• WHAT YOU WILL DO: Copy out each line of the data that includes the string "nomination".

============================================================

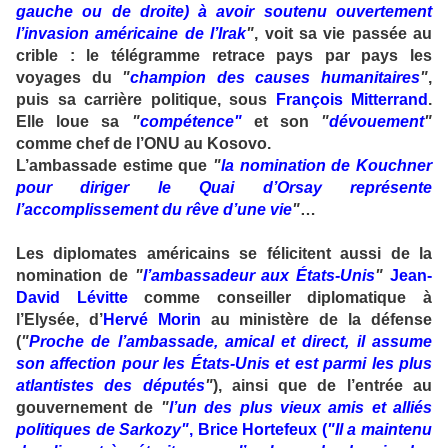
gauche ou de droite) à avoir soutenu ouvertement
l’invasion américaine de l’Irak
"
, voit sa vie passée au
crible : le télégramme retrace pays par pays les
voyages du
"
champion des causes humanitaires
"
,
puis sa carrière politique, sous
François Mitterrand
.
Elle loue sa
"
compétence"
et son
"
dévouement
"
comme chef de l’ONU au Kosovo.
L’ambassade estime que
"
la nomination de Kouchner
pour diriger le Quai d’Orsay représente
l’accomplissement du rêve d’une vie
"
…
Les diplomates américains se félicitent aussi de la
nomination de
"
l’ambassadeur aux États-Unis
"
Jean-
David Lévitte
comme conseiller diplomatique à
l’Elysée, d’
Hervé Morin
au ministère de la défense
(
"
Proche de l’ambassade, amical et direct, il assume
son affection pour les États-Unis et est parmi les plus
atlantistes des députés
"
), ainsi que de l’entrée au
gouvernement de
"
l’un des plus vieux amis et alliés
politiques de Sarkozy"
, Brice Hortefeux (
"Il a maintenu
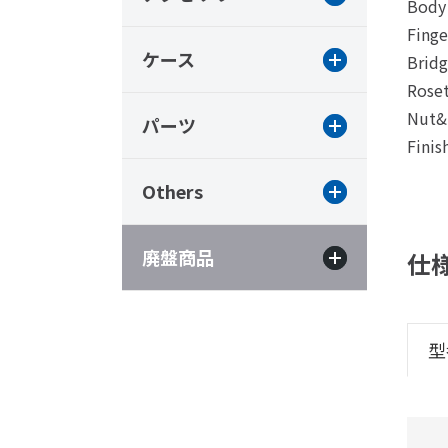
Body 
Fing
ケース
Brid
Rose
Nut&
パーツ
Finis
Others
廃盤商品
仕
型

============================================================

• EXERCISE SOLUTION:
la nomination de Kouchner
nomination de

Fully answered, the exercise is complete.